Accordingly, both the title and abstract, where pacing is also described is a treatment, are misleading and bordering on academically dishonest.
 

trishrhymes

Senior Member
Messages
2,158
So we have a study carried out by physiotherapists on patients who might or might no have ME/CFS, using a treatment involving GET with a bit of 'taking things slowly' and calling it pacing.

So they don't know what ME is, and they've no idea about the existence of PEM and they don't know what ME pacing is.

What a shambles.
 

AndyPandy

Making the most of it
Messages
1,928
Location
Australia
This stuff is so pervasive. My dietician (who is a good dietician I think) finished off our latest appointment with unsolicited advice about me increasing exercise, including pool based exercise.
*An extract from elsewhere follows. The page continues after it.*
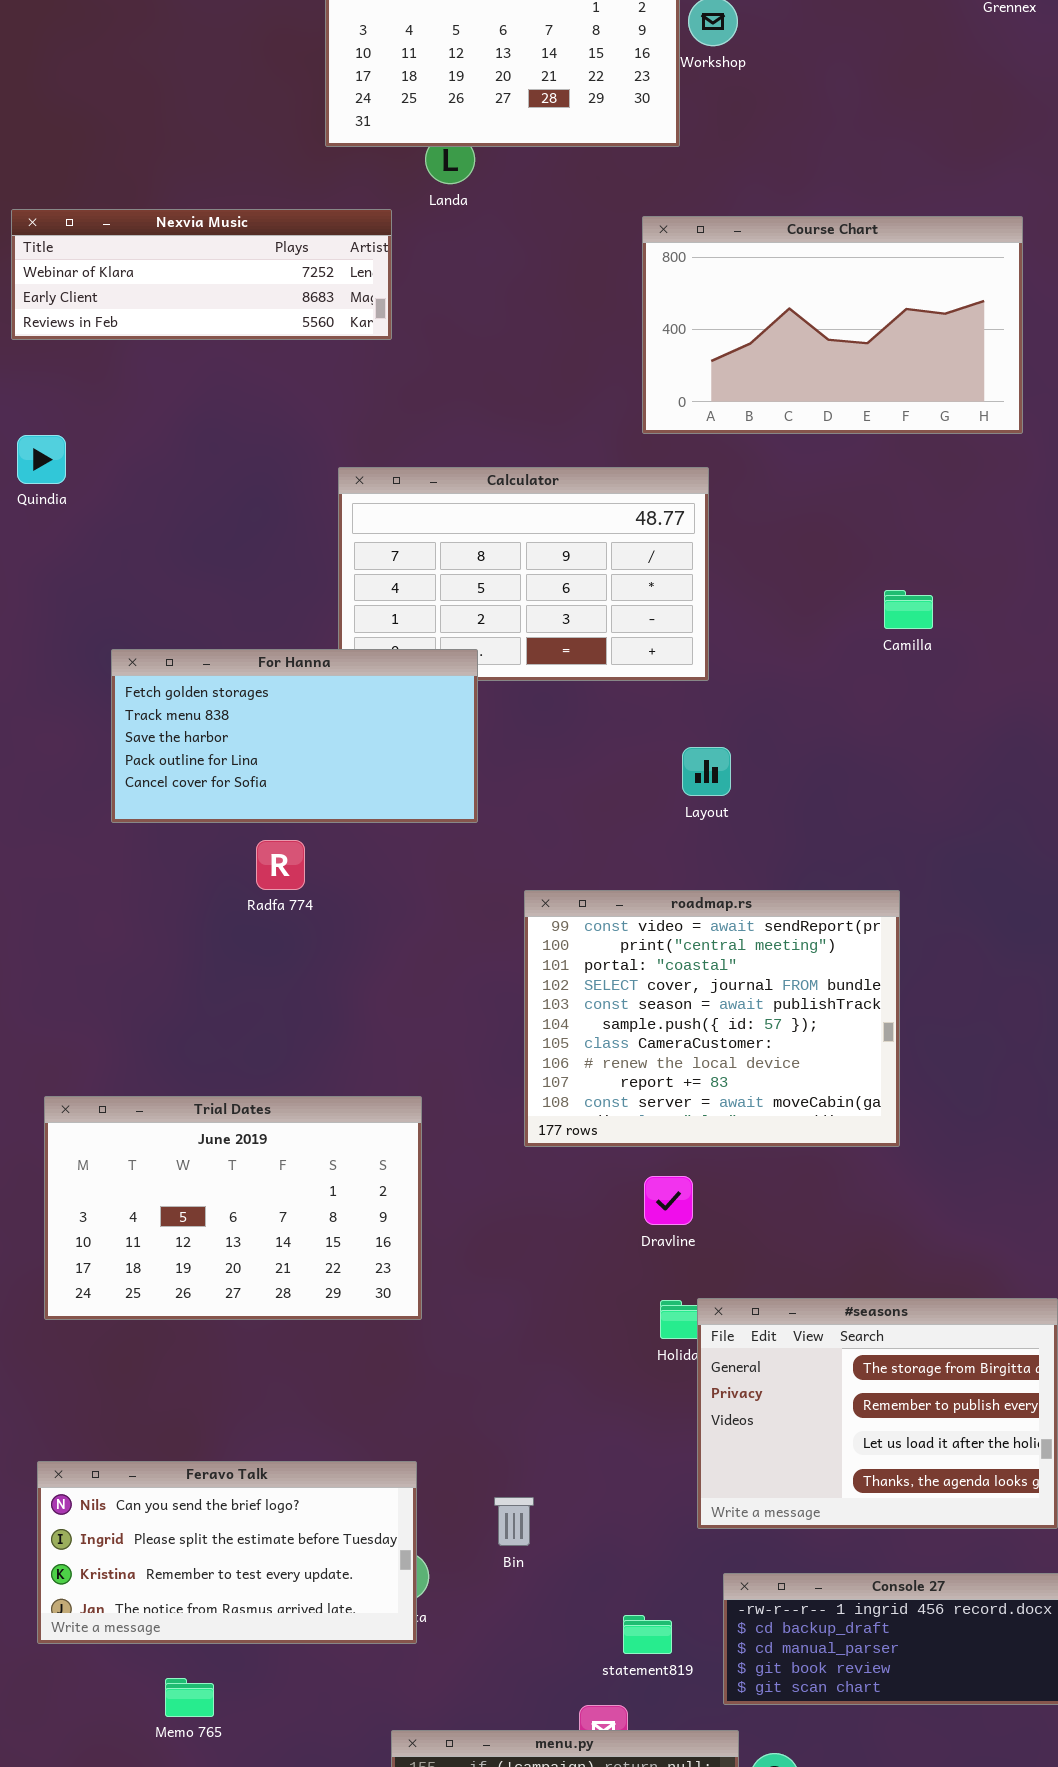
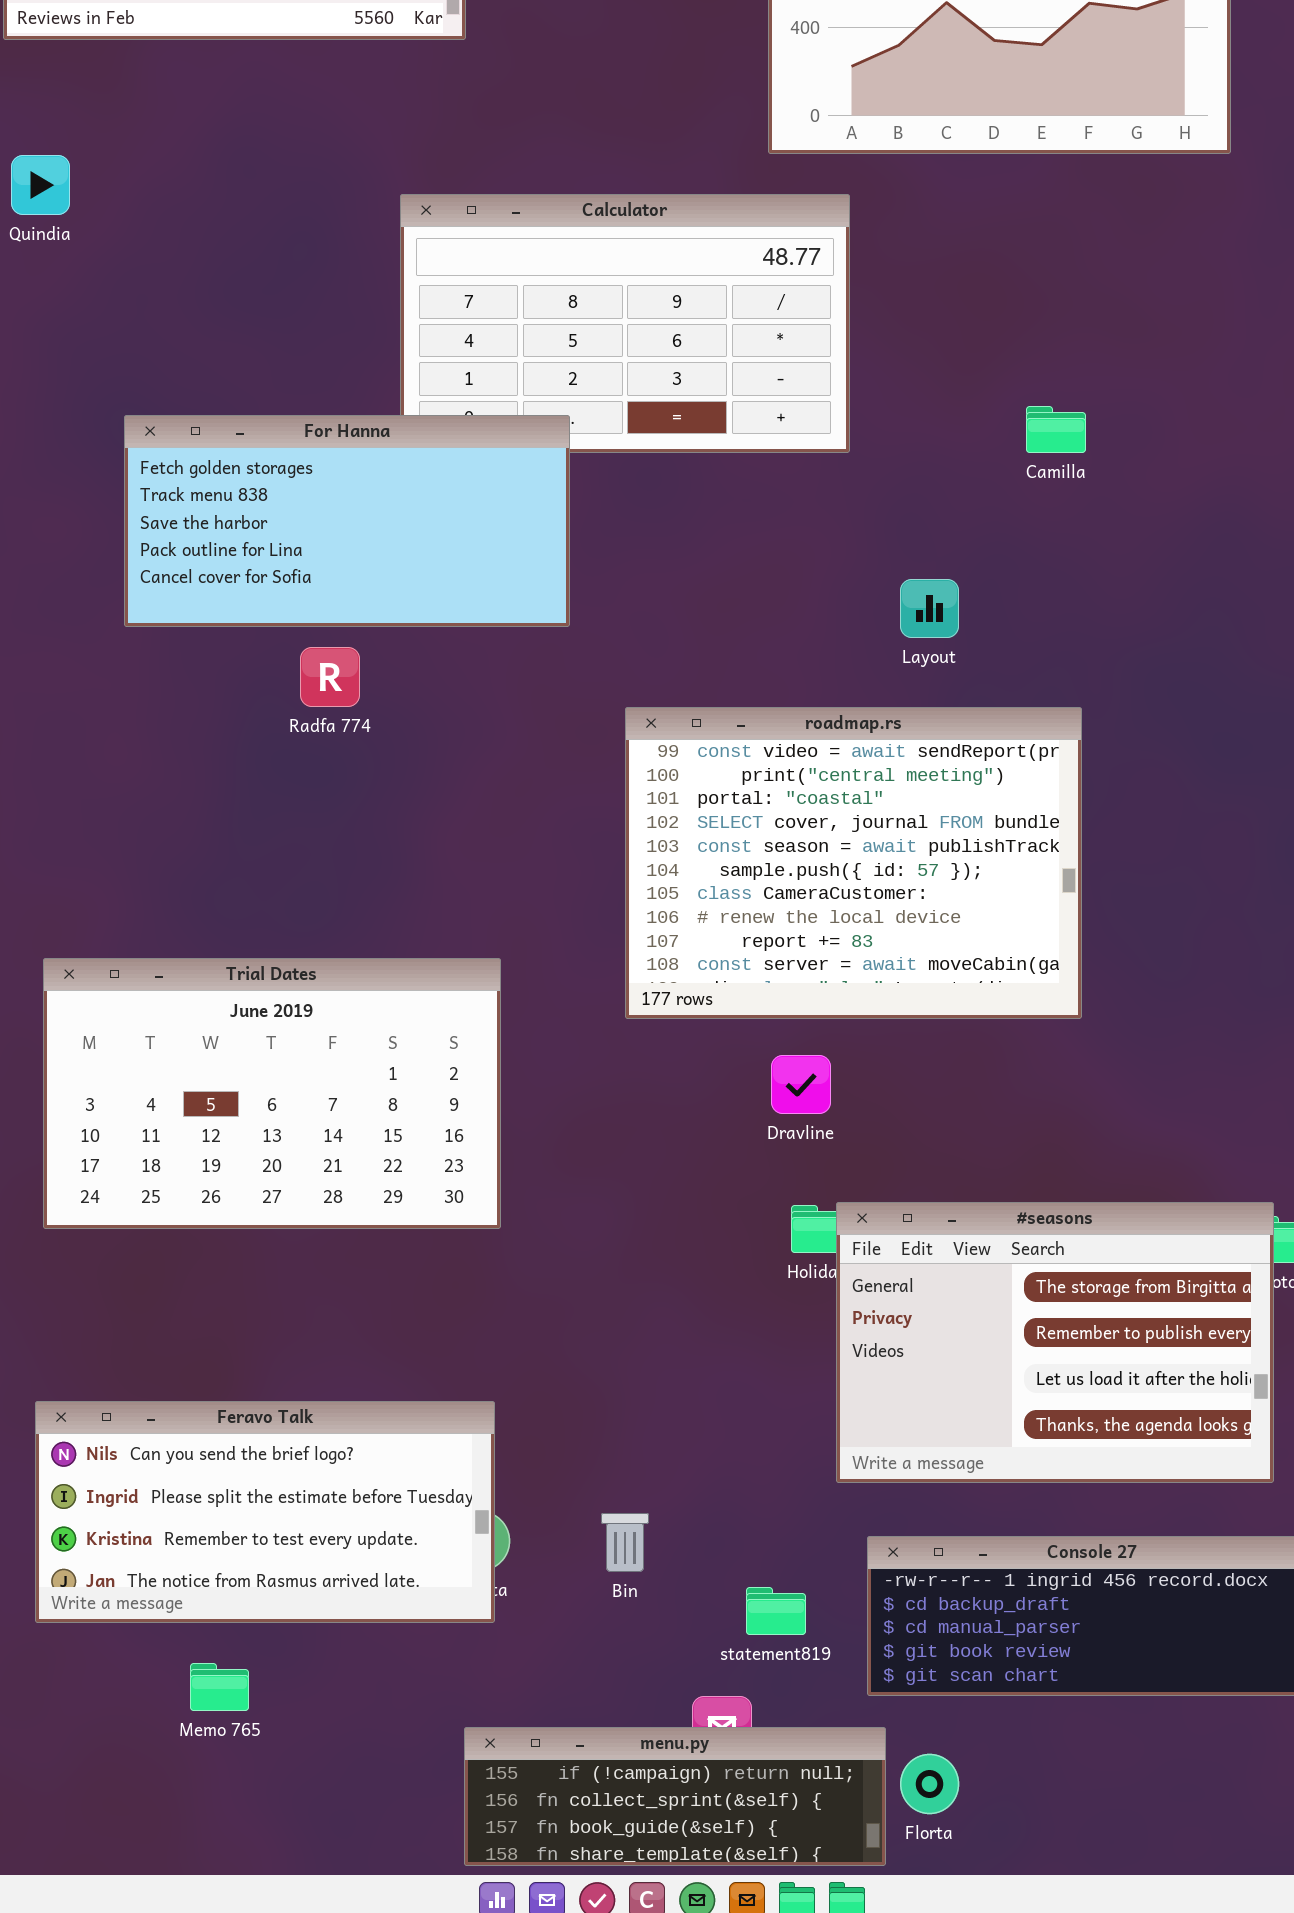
Camilla: [884,590,933,629] -> [1026,406,1086,453], moved
Layout: [682,747,731,796] -> [900,579,959,638], moved
Bin: [494,1497,534,1546] -> [601,1513,649,1572], moved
Also an exercise program with a physiotherapist. Shot that advice down in flames quick smart. She's probably still smouldering.
 

Dolphin

Senior Member
Messages
17,567
The points I was going to make have generally been made.

One probably small point:

They subdivide the 11-item Chalder Fatigue Scale (likert scoring) into mental and physical fatigue. Normally this is 4 questions and 7 questions 0-12 and 0-21. They claim they use 0-15 and 0-18. Anyway, with either combination you can't get the baseline averages they got (mental fatigue: 14; physical fatigue: 19).
 

Dolphin

Senior Member
Messages
17,567
In contrast, a large RCT investigated the effects of adaptive pacing therapy (APT), GET, cognitive behavioural therapy (CBT) and standard medical care (SMC) in patients with CFS/ME9. APT is a form of pacing which advocates modifying activity so that perceived finite amounts of energy are not exceeded. The results demonstrated that APT was no more effective than SMC, and less effective than CBT or GET. However, the study did not include a measure of pacing, meaning it was unclear whether APT actually affected patients’ ability to pace, or whether pacing (when defined as APT) is not an effective treatment strategy. Indeed, other authors have suggested that alternative pacing strategies may be more effective than APT8.

This is an interesting point on the PACE Trial, though I wouldn't recommend the pacing measure used in the current study (i.e. Thompson et al.).
 

Dolphin

Senior Member
Messages
17,567
One thing which I am not sure is that clear from the text is that this physiotherapist-led intervention didn't lead to an improvement in pain levels.